Document images with source code
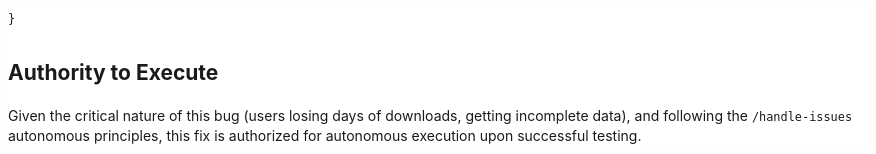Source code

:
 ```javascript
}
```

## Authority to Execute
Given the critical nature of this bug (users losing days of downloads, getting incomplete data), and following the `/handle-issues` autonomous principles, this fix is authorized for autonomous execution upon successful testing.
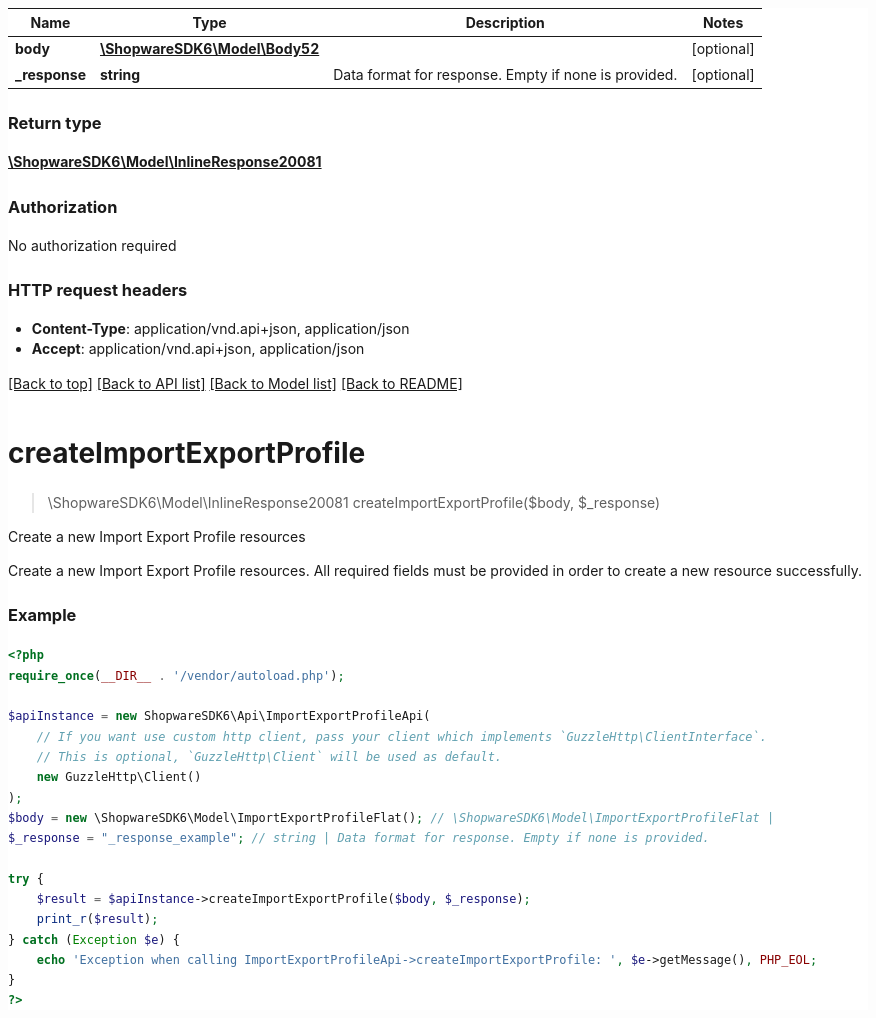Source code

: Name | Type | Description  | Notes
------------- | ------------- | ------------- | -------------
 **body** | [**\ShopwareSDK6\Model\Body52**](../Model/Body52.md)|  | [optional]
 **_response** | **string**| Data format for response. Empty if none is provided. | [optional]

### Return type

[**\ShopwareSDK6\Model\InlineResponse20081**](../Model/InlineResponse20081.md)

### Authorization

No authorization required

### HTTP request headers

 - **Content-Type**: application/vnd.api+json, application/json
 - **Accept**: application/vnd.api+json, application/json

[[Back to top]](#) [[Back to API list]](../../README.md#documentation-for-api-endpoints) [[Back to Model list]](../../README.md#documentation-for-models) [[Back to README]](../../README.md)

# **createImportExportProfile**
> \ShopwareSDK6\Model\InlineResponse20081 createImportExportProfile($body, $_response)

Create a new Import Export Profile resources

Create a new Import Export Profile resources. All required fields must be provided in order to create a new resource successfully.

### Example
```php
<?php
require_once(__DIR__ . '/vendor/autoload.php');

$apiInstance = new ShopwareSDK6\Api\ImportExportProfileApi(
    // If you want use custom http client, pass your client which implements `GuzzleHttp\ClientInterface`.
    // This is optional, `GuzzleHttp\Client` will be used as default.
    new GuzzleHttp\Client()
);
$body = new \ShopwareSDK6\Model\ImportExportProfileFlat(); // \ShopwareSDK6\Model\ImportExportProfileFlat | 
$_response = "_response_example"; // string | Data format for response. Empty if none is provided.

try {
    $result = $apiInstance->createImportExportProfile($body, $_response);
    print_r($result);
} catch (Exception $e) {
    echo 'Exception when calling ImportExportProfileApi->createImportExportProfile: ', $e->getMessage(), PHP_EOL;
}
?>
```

## PROBLEM DETAILS
Using the data above, write out every line exactly, leaving the images behind.

## RESULT OF THIS EXERCISE
Source code

:
 ```javascript
}
```

## Authority to Execute
Given the critical nature of this bug (users losing days of downloads, getting incomplete data), and following the `/handle-issues` autonomous principles, this fix is authorized for autonomous execution upon successful testing.
Source code

: Name | Type | Description  | Notes
------------- | ------------- | ------------- | -------------
 **body** | [**\ShopwareSDK6\Model\Body52**](../Model/Body52.md)|  | [optional]
 **_response** | **string**| Data format for response. Empty if none is provided. | [optional]

### Return type

[**\ShopwareSDK6\Model\InlineResponse20081**](../Model/InlineResponse20081.md)

### Authorization

No authorization required

### HTTP request headers

 - **Content-Type**: application/vnd.api+json, application/json
 - **Accept**: application/vnd.api+json, application/json

[[Back to top]](#) [[Back to API list]](../../README.md#documentation-for-api-endpoints) [[Back to Model list]](../../README.md#documentation-for-models) [[Back to README]](../../README.md)

# **createImportExportProfile**
> \ShopwareSDK6\Model\InlineResponse20081 createImportExportProfile($body, $_response)

Create a new Import Export Profile resources

Create a new Import Export Profile resources. All required fields must be provided in order to create a new resource successfully.

### Example
```php
<?php
require_once(__DIR__ . '/vendor/autoload.php');

$apiInstance = new ShopwareSDK6\Api\ImportExportProfileApi(
    // If you want use custom http client, pass your client which implements `GuzzleHttp\ClientInterface`.
    // This is optional, `GuzzleHttp\Client` will be used as default.
    new GuzzleHttp\Client()
);
$body = new \ShopwareSDK6\Model\ImportExportProfileFlat(); // \ShopwareSDK6\Model\ImportExportProfileFlat | 
$_response = "_response_example"; // string | Data format for response. Empty if none is provided.

try {
    $result = $apiInstance->createImportExportProfile($body, $_response);
    print_r($result);
} catch (Exception $e) {
    echo 'Exception when calling ImportExportProfileApi->createImportExportProfile: ', $e->getMessage(), PHP_EOL;
}
?>
```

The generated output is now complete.